SOSTANZA
Le sostanze appartenenti a questo gruppo derivano dalla pianta della canapa (cannabis). Il principale principio attivo presente nella pianta è il tetraidrocannabinolo (THC), ma si contano circa 400 altre sostanze chimiche.
Aspetto: la marijuana (erba) è costituita da fiori e foglie giovani delle piante femmine; l'hashish (fumo) è la resina essiccata secreta dalla pianta.
Modalità di consumo: i prodotti ottenuti dalla canapa sono generalmente mischiati a tabacco e fumati (canne, joint, pipe ad acqua, chilom ecc.). Più raramente sono bevuti (sotto forma di tè) o mangiati ("space cake").
Dosaggio: la concentrazione di THC varia notevolmente a seconda della specie. Le nuove specie di canapa possono contenere fino al 25% di principio attivo.
EFFETTI
Rilassa, calma, stimola l'appetito, intensifica i sentimenti, porta a stati di estrema euforia e provoca eccessi incontrollati di ilarità. La percezione del tempo cambia (il più delle volte rallenta). Ad alte dosi la canapa ha un'azione leggermente allucinogena e può avere ripercussioni temporanee sulla concentrazione e sull'attenzione.
Inizio degli effetti: dopo qualche minuto se fumata, un paio d'ore se ingerita.
 
Durata degli effetti: 1-2 ore se fumata e 8-14 ore(!) se ingerita.
RISCHI ED EFFETTI COLLATERALI
Accelerazione del ritmo cardiaco e del polso, occhi rossi, bocca secca, fame esagerata. Vertigini, nausea e vomito possono comparire soprattutto alla prima assunzione. Ad alte dosi si possono verificare problemi circolatori (che a loro volta, possono portare a un collasso), intensificazione sgradevole dei sentimenti fino a paranoia e crisi depressive.
Rischi a lungo termine: se consumi frequentemente e regolarmente c'è la possibilità che si sviluppi una dipendenza.

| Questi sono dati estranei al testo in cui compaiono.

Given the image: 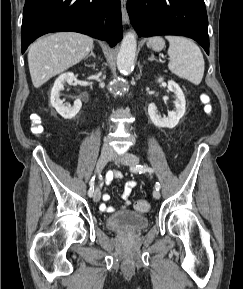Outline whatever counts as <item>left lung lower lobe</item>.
Instances as JSON below:
<instances>
[{"mask_svg":"<svg viewBox=\"0 0 243 289\" xmlns=\"http://www.w3.org/2000/svg\"><path fill=\"white\" fill-rule=\"evenodd\" d=\"M127 11L139 37L187 36L209 54L204 0H128Z\"/></svg>","mask_w":243,"mask_h":289,"instance_id":"0a47b994","label":"left lung lower lobe"}]
</instances>
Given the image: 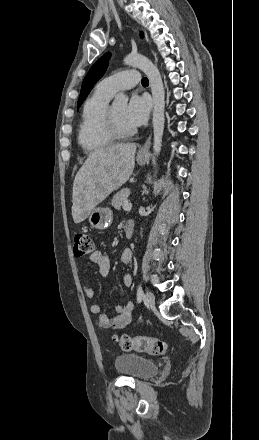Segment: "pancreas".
Returning a JSON list of instances; mask_svg holds the SVG:
<instances>
[{
	"label": "pancreas",
	"mask_w": 259,
	"mask_h": 440,
	"mask_svg": "<svg viewBox=\"0 0 259 440\" xmlns=\"http://www.w3.org/2000/svg\"><path fill=\"white\" fill-rule=\"evenodd\" d=\"M130 195V190L128 188H124L120 190L118 193H116L113 196V199L111 201L112 206L116 210H120L121 207L128 202V196Z\"/></svg>",
	"instance_id": "obj_1"
}]
</instances>
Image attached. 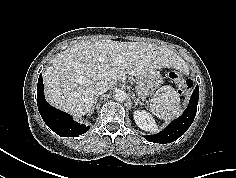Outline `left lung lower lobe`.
I'll return each mask as SVG.
<instances>
[{
    "instance_id": "obj_1",
    "label": "left lung lower lobe",
    "mask_w": 236,
    "mask_h": 178,
    "mask_svg": "<svg viewBox=\"0 0 236 178\" xmlns=\"http://www.w3.org/2000/svg\"><path fill=\"white\" fill-rule=\"evenodd\" d=\"M199 97V87L196 86L193 91L189 105L184 113L176 120L172 121L168 127H166L163 131L155 135H148L145 138L150 142L155 143H170L177 140L181 135H183L187 129L192 124L198 104Z\"/></svg>"
}]
</instances>
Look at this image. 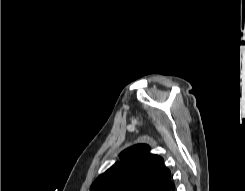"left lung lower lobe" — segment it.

Tra i sintomi di dipendenza possono verificare: sudorazione, vampate, assenza di appetito, insonnia e irritabilità.
In caso di consumo cronico si rischia il distacco dalla realtà; problemi di memoria a corto termine e perdita della motivazione sono altre conseguenze dell'abuso.

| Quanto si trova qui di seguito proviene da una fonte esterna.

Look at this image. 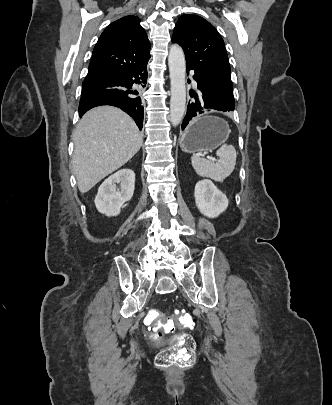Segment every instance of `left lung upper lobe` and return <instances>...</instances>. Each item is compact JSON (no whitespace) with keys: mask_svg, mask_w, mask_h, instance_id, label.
I'll list each match as a JSON object with an SVG mask.
<instances>
[{"mask_svg":"<svg viewBox=\"0 0 332 405\" xmlns=\"http://www.w3.org/2000/svg\"><path fill=\"white\" fill-rule=\"evenodd\" d=\"M172 42L183 48L186 66L201 76L215 103L234 110L230 65L218 31L202 17L182 15L174 28Z\"/></svg>","mask_w":332,"mask_h":405,"instance_id":"5c2ea615","label":"left lung upper lobe"}]
</instances>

Fumare regolarmente indebolisce le vie respiratorie (bronchiti, infiammazioni delle vie respiratorie e dei polmoni sono tra le patologie che si verificano). Inoltre, il fumo è inalato più profondamente e trattenuto più a lungo nei polmoni: gli spinelli sono quindi più nocivi delle sigarette.
SAFER USE
• Il THC influisce negativamente sulla capacità di concentrarsi. Il consumo di canapa sul lavoro o a scuola è quindi sconsigliabile. Se proprio vuoi fumare, fallo in momenti di svago.

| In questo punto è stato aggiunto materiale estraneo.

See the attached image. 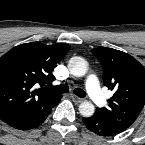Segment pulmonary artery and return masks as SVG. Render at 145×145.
Listing matches in <instances>:
<instances>
[{"mask_svg":"<svg viewBox=\"0 0 145 145\" xmlns=\"http://www.w3.org/2000/svg\"><path fill=\"white\" fill-rule=\"evenodd\" d=\"M86 89L90 98L99 106H104L107 102L106 95L101 91L98 79L95 75H90L86 80Z\"/></svg>","mask_w":145,"mask_h":145,"instance_id":"e3ab8cb5","label":"pulmonary artery"}]
</instances>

• Quando si bevono o si mangiano prodotti a base di canapa, l'azione del THC è più forte di quando non si fumi. Il rischio di un sovredosaggio è quindi grande. È quindi meglio avvicinarsi con prudenza alla dose ideale evitando le “abbuffate”.
• Quando fumi fai attenzione alla qualità del filtro (carbone attivo)
• Più giovane inizi a fumare maggiore è il rischio che si manifestino effetti collaterali
• Le persone con problemi di salute dovrebbero astenersi dal consumare canapa.
• In caso di schizofrenia la canapa può influire negativamente sulla malattia o portare a ricadute.
• In caso di malattie delle vie respiratorie o di patologie cardiache è altamente sconsigliato fare uso di questa sostanza.